Avon Fantasy Reader No. 18
Edited by Donald A. Wollheim
Avon Novels, Inc.
1952
1st Printing

     One of the most interesting sidebars in genre fiction concerns Robert E. Howard. Howard was popular during his lifetime, but it was after his death that his popularity took on almost mythic proportions. At one point in the 70s, most every word Howard had ever put to paper was available in print, including drafts and fragments. Even today, his Conan stories are still in print and occasional collections of his other works appear from time to time.
     With the popularity of Howard being what it was, this issue must have been a major coup for Wollheim, since "The Witch from Hell's Kitchen" had never been published anywhere before. The story, like many of Howard's works, is set at the "very dawn of recorded history" and Wollheim goes on to suggest in his introduction to the story that this tale is "clearly a prototype of the author's Cimmerian chief."
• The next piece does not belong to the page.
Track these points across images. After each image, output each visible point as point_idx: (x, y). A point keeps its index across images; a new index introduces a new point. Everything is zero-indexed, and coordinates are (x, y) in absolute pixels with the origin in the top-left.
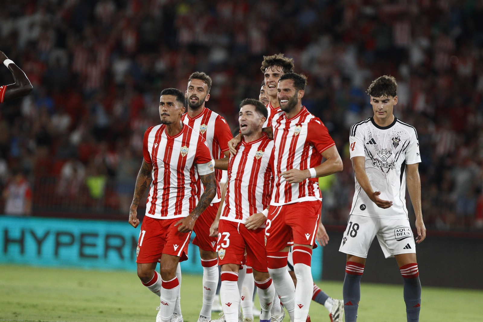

     The rest of the issue, the final one, has the usual mix, this time featuring Algernon Blackwood, Hugh Cave, and William Hope Hodgson, among the familiar and Dale Clark, Gelett Burgess, Hazel Heald, James Francis Dwyer and Edward Lucas White among the unfamiliar. Note also the list of authors on the front cover.
     Looking back over the entire run, it seems that The Reader was a grand experiment, acting as a sort of bridge between the pulps of the past and the paperback books that would soon become the mainstay of genre fiction. I can't really think of any other publication that presented such an eclectic mix of stories during its run and that existed almost entirely on reprints, at least not until the revival of interest in pulps that occurred in the 70s.
     After the 18th issue, Avon Fantasy Reader was combined with Avon Science Fiction Reader into a new publication called Avon Science Fiction and Fantasy Reader, a periodical that published only new works. Wollheim was not connected to the new venture, as he had moved on to become the editor of Ace Books, a position he would hold for nearly twenty years.